--- RECORDED DATA ---
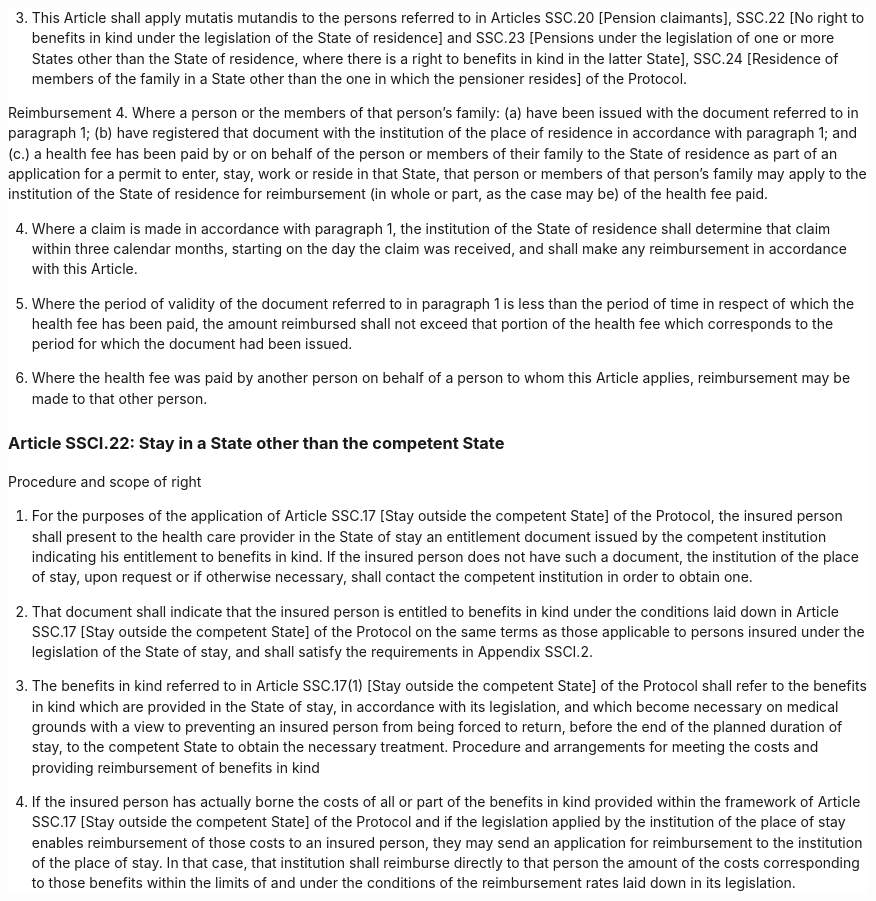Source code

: 3. This Article shall apply mutatis mutandis to the persons referred to in Articles SSC.20 [Pension claimants], SSC.22 [No right to benefits in kind under the legislation of the State of residence] and SSC.23 [Pensions under the legislation of one or more States other than the State of residence, where there is a right to benefits in kind in the latter State], SSC.24 [Residence of members of the family in a State other than the one in which the pensioner resides] of the Protocol.

Reimbursement
4. Where a person or the members of that person’s family:
    (a) have been issued with the document referred to in paragraph 1;
    (b) have registered that document with the institution of the place of residence in accordance with paragraph 1; and
    (c.) a health fee has been paid by or on behalf of the person or members of their family to the State of residence as part of an application for a permit to enter, stay, work or reside in that State,
that person or members of that person’s family may apply to the institution of the State of residence for reimbursement (in whole or part, as the case may be) of the health fee paid.

4. Where a claim is made in accordance with paragraph 1, the institution of the State of residence shall determine that claim within three calendar months, starting on the day the claim was received, and shall make any reimbursement in accordance with this Article.

5. Where the period of validity of the document referred to in paragraph 1 is less than the period of time in respect of which the health fee has been paid, the amount reimbursed shall not exceed that portion of the health fee which corresponds to the period for which the document had been issued.

6. Where the health fee was paid by another person on behalf of a person to whom this Article applies, reimbursement may be made to that other person.

### Article SSCI.22: Stay in a State other than the competent State
Procedure and scope of right
1. For the purposes of the application of Article SSC.17 [Stay outside the competent State] of the Protocol, the insured person shall present to the health care provider in the State of stay an entitlement document issued by the competent institution indicating his entitlement to benefits in kind. If the insured person does not have such a document, the institution of the place of stay, upon request or if otherwise necessary, shall contact the competent institution in order to obtain one.

2. That document shall indicate that the insured person is entitled to benefits in kind under the conditions laid down in Article SSC.17 [Stay outside the competent State] of the Protocol on the same terms as those applicable to persons insured under the legislation of the State of stay, and shall satisfy the requirements in Appendix SSCI.2.

3. The benefits in kind referred to in Article SSC.17(1) [Stay outside the competent State] of the Protocol shall refer to the benefits in kind which are provided in the State of stay, in accordance with its legislation, and which become necessary on medical grounds with a view to preventing an insured person from being forced to return, before the end of the planned duration of stay, to the competent State to obtain the necessary treatment.
Procedure and arrangements for meeting the costs and providing reimbursement of benefits in kind

4. If the insured person has actually borne the costs of all or part of the benefits in kind provided within the framework of Article SSC.17 [Stay outside the competent State] of the Protocol and if the legislation applied by the institution of the place of stay enables reimbursement of those costs to an insured person, they may send an application for reimbursement to the institution of the place of stay. In that case, that institution shall reimburse directly to that person the amount of the costs corresponding to those benefits within the limits of and under the conditions of the reimbursement rates laid down in its legislation.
---
PROBLEM STATEMENT — Give the records above again verbatim, pictures omitted.

WRITTEN SOLUTION —
Source code

: 3. This Article shall apply mutatis mutandis to the persons referred to in Articles SSC.20 [Pension claimants], SSC.22 [No right to benefits in kind under the legislation of the State of residence] and SSC.23 [Pensions under the legislation of one or more States other than the State of residence, where there is a right to benefits in kind in the latter State], SSC.24 [Residence of members of the family in a State other than the one in which the pensioner resides] of the Protocol.

Reimbursement
4. Where a person or the members of that person’s family:
    (a) have been issued with the document referred to in paragraph 1;
    (b) have registered that document with the institution of the place of residence in accordance with paragraph 1; and
    (c.) a health fee has been paid by or on behalf of the person or members of their family to the State of residence as part of an application for a permit to enter, stay, work or reside in that State,
that person or members of that person’s family may apply to the institution of the State of residence for reimbursement (in whole or part, as the case may be) of the health fee paid.

4. Where a claim is made in accordance with paragraph 1, the institution of the State of residence shall determine that claim within three calendar months, starting on the day the claim was received, and shall make any reimbursement in accordance with this Article.

5. Where the period of validity of the document referred to in paragraph 1 is less than the period of time in respect of which the health fee has been paid, the amount reimbursed shall not exceed that portion of the health fee which corresponds to the period for which the document had been issued.

6. Where the health fee was paid by another person on behalf of a person to whom this Article applies, reimbursement may be made to that other person.

### Article SSCI.22: Stay in a State other than the competent State
Procedure and scope of right
1. For the purposes of the application of Article SSC.17 [Stay outside the competent State] of the Protocol, the insured person shall present to the health care provider in the State of stay an entitlement document issued by the competent institution indicating his entitlement to benefits in kind. If the insured person does not have such a document, the institution of the place of stay, upon request or if otherwise necessary, shall contact the competent institution in order to obtain one.

2. That document shall indicate that the insured person is entitled to benefits in kind under the conditions laid down in Article SSC.17 [Stay outside the competent State] of the Protocol on the same terms as those applicable to persons insured under the legislation of the State of stay, and shall satisfy the requirements in Appendix SSCI.2.

3. The benefits in kind referred to in Article SSC.17(1) [Stay outside the competent State] of the Protocol shall refer to the benefits in kind which are provided in the State of stay, in accordance with its legislation, and which become necessary on medical grounds with a view to preventing an insured person from being forced to return, before the end of the planned duration of stay, to the competent State to obtain the necessary treatment.
Procedure and arrangements for meeting the costs and providing reimbursement of benefits in kind

4. If the insured person has actually borne the costs of all or part of the benefits in kind provided within the framework of Article SSC.17 [Stay outside the competent State] of the Protocol and if the legislation applied by the institution of the place of stay enables reimbursement of those costs to an insured person, they may send an application for reimbursement to the institution of the place of stay. In that case, that institution shall reimburse directly to that person the amount of the costs corresponding to those benefits within the limits of and under the conditions of the reimbursement rates laid down in its legislation.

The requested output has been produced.